2013 Sunshine Year
Last year was a banner year for solar. Approximately 4,300 MW of PV came online, that’s 27% growth over 2012 installation totals. Q3 2013 was the second largest quarter in the PV history, installing 930 Megawatts. An estimated 800 MW of CSP was expected to be commissioned by the end of 2013. All together, the new solar electric capacity added in 2013 is expected to have generated enough clean energy to power over 850,000 average American homes. Powering the demand are the dropping prices. On average the price of a PV system installed has come down 16% to $3/W, with panel prices down by more than 60% since 2011.

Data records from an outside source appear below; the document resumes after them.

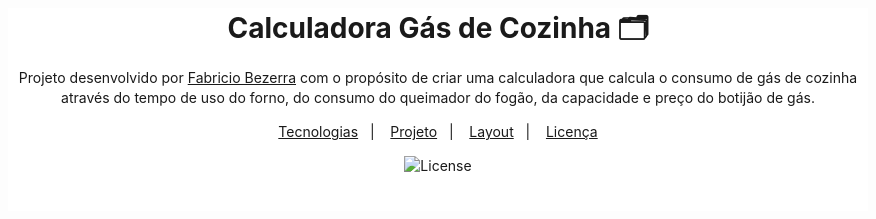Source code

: <h1 align="center"> Calculadora Gás de Cozinha 🗂️ </h1>

<p align="center">
Projeto desenvolvido por <a href="https://github.com/fabriciobzrr" target="_blank">Fabricio Bezerra</a> com o propósito de criar uma calculadora que calcula o consumo de gás de cozinha através do tempo de uso do forno, do consumo do queimador do fogão, da capacidade e preço do botijão de gás.
</p>

<p align="center">
  <a href="#-tecnologias">Tecnologias</a>&nbsp;&nbsp;&nbsp;|&nbsp;&nbsp;&nbsp;
  <a href="#-projeto">Projeto</a>&nbsp;&nbsp;&nbsp;|&nbsp;&nbsp;&nbsp;
  <a href="#-layout">Layout</a>&nbsp;&nbsp;&nbsp;|&nbsp;&nbsp;&nbsp;
  <a href="#-licença">Licença</a>
</p>

<p align="center">
  <img alt="License" src="https://img.shields.io/static/v1?label=license&message=MIT&color=49AA26&labelColor=000000">
</p>

<br>

<p align="center">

Renewables accounted for about 37% of the new capacity installed in 2013, looking at utility-scale development. But note that rooftop solar on home and businesses is averaging over 100 MW of new capacity every month recently. Businesses mean business when it comes to solar. The top 25 companies installing solar have amassed 445 MW of solar PV capacity across the country, that’s up from about 300 MW last year according to SEIA. The leader last year was Walmart installing 89.43 MW. Costco, Kohl’s and Apple followed with 47, 06, 44.72, and 40.73 MW respectively.
2014 Shine Bright Like a Diamond
100% of new U.S. generating capacity came from renewable energy in January according to EarthTechling. That includes a whopping 287 megawatts of solar! Renewables accounted for virtually all of the new utility-scale generating capacity installed in the United States in the month of January – pretty impressive.
February saw the debut of the Ivanpah Solar Electric Generating System, the world’s largest source of solar power with a capacity of 392 megawatts. This CSP system will generate enough power for 140,000 homes in California. Located in the Mojave Desert, Ivanpah is a joint venture by NRG Energy, Google, and Brightsource Energy.
Two new solar projects were approved on public lands between California and Nevada that would have a combined capacity of 550 megawatts, enough to power 170,000 homes. These two projects are part of the President’s plan to get 20 gigawatts of renewable energy installed on public lands by 2020. The Stateline Solar Farm Project in San Bernardino County represents 300-megawatt, this solar PV plant will generate enough electricity for 90,000 homes. The Silver State South Solar Project near Primm, NV will be a 250 MW plant. Both projects have been proposed by First Solar.
Solar employment in the U.S. was up by 20 percent in 2013 to nearly 143,000 jobs. Vermont has the highest number of solar jobs per capita, Massachusetts solar workforce grew 33%, New York’s 52% and Texas’s 59%. Solar employers in California are bullish about hiring, anticipating the creation of 10,500 new jobs (up 22%) which would push the total to over 50,000 solar jobs in the state in 2014. The Solar Jobs Census indicated the creation of an additional 435,000 indirect and induced jobs.
Solar financing is coming of age in 2014 – solar, other renewables, and energy efficiency investments are becoming democratized. A number of yield focused investments available to small investors are coming to light, and there’s even solar crowd funding platform, Solar Mosaic. This year, SunEdison Inc. has registered for what is likely to become the first US IPO of a solar yieldco; Grid Essence and CleanREIT Partners are currently raising funds for solar yieldcos to be listed in Canada according to Tm Konrad in “Solar Investing Grows Up”.
According to clean energy expert Jigar Shah in “The Solar Energy Outlook for 2014”, the U.S. solar market is one of the most heavily underestimated in the world today. “I think you’re going to see extraordinary growth in the U.S. next year, through 2016,” Shah confidently stated. “Many are projecting somewhere in the neighborhood of 7,000 to 8,000 megawatts in 2016. But that number could easily be doubled to 14 gigawatts in 2016 alone.”